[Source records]
'''
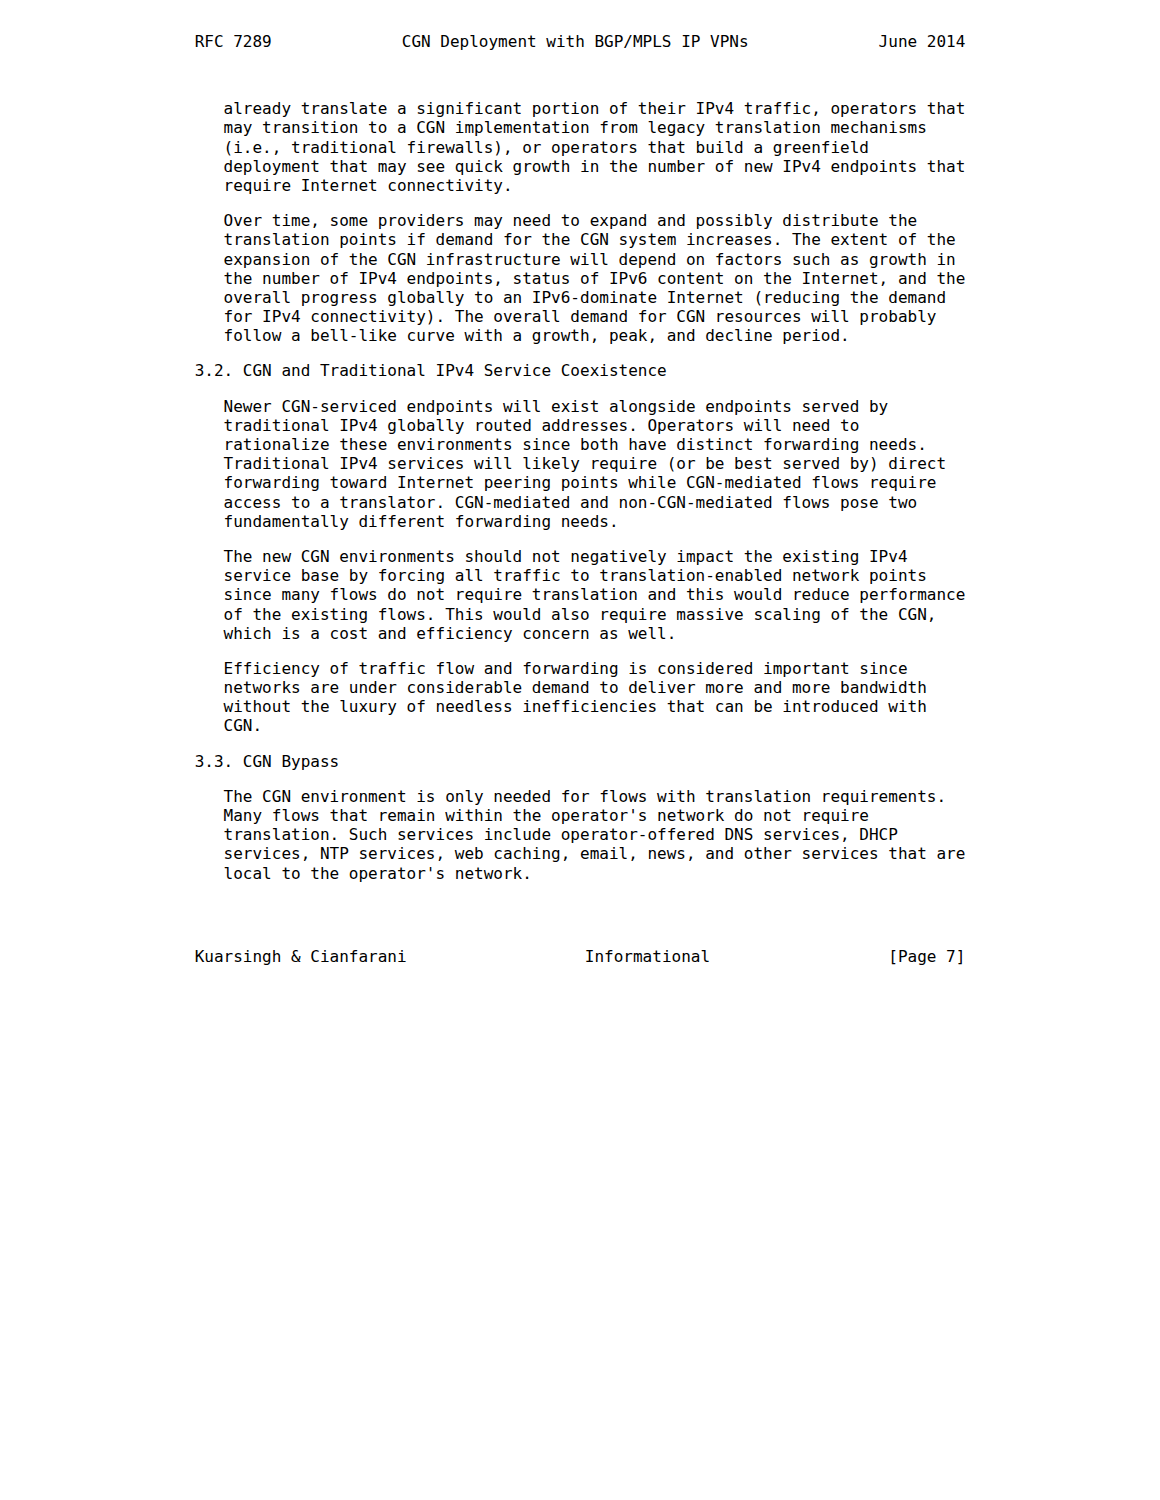RFC 7289
CGN Deployment with BGP/MPLS IP VPNs
June 2014
already translate a significant portion of their IPv4 traffic, operators that may transition to a CGN implementation from legacy translation mechanisms (i.e., traditional firewalls), or operators that build a greenfield deployment that may see quick growth in the number of new IPv4 endpoints that require Internet connectivity.
Over time, some providers may need to expand and possibly distribute the translation points if demand for the CGN system increases. The extent of the expansion of the CGN infrastructure will depend on factors such as growth in the number of IPv4 endpoints, status of IPv6 content on the Internet, and the overall progress globally to an IPv6-dominate Internet (reducing the demand for IPv4 connectivity). The overall demand for CGN resources will probably follow a bell-like curve with a growth, peak, and decline period.
3.2. CGN and Traditional IPv4 Service Coexistence
Newer CGN-serviced endpoints will exist alongside endpoints served by traditional IPv4 globally routed addresses. Operators will need to rationalize these environments since both have distinct forwarding needs. Traditional IPv4 services will likely require (or be best served by) direct forwarding toward Internet peering points while CGN-mediated flows require access to a translator. CGN-mediated and non-CGN-mediated flows pose two fundamentally different forwarding needs.
The new CGN environments should not negatively impact the existing IPv4 service base by forcing all traffic to translation-enabled network points since many flows do not require translation and this would reduce performance of the existing flows. This would also require massive scaling of the CGN, which is a cost and efficiency concern as well.
Efficiency of traffic flow and forwarding is considered important since networks are under considerable demand to deliver more and more bandwidth without the luxury of needless inefficiencies that can be introduced with CGN.
3.3. CGN Bypass
The CGN environment is only needed for flows with translation requirements. Many flows that remain within the operator's network do not require translation. Such services include operator-offered DNS services, DHCP services, NTP services, web caching, email, news, and other services that are local to the operator's network.
Kuarsingh & Cianfarani
Informational
[Page 7]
'''
§ **THE PROBLEM**
Both the line containing "Newer CGN-serviced endpoints" and the line containing "The new CGN" belong in the answer. Print them and every line above that falls between them exactly, and no others.

§ **WRITTEN RESPONSE**
Newer CGN-serviced endpoints will exist alongside endpoints served by traditional IPv4 globally routed addresses. Operators will need to rationalize these environments since both have distinct forwarding needs. Traditional IPv4 services will likely require (or be best served by) direct forwarding toward Internet peering points while CGN-mediated flows require access to a translator. CGN-mediated and non-CGN-mediated flows pose two fundamentally different forwarding needs.
The new CGN environments should not negatively impact the existing IPv4 service base by forcing all traffic to translation-enabled network points since many flows do not require translation and this would reduce performance of the existing flows. This would also require massive scaling of the CGN, which is a cost and efficiency concern as well.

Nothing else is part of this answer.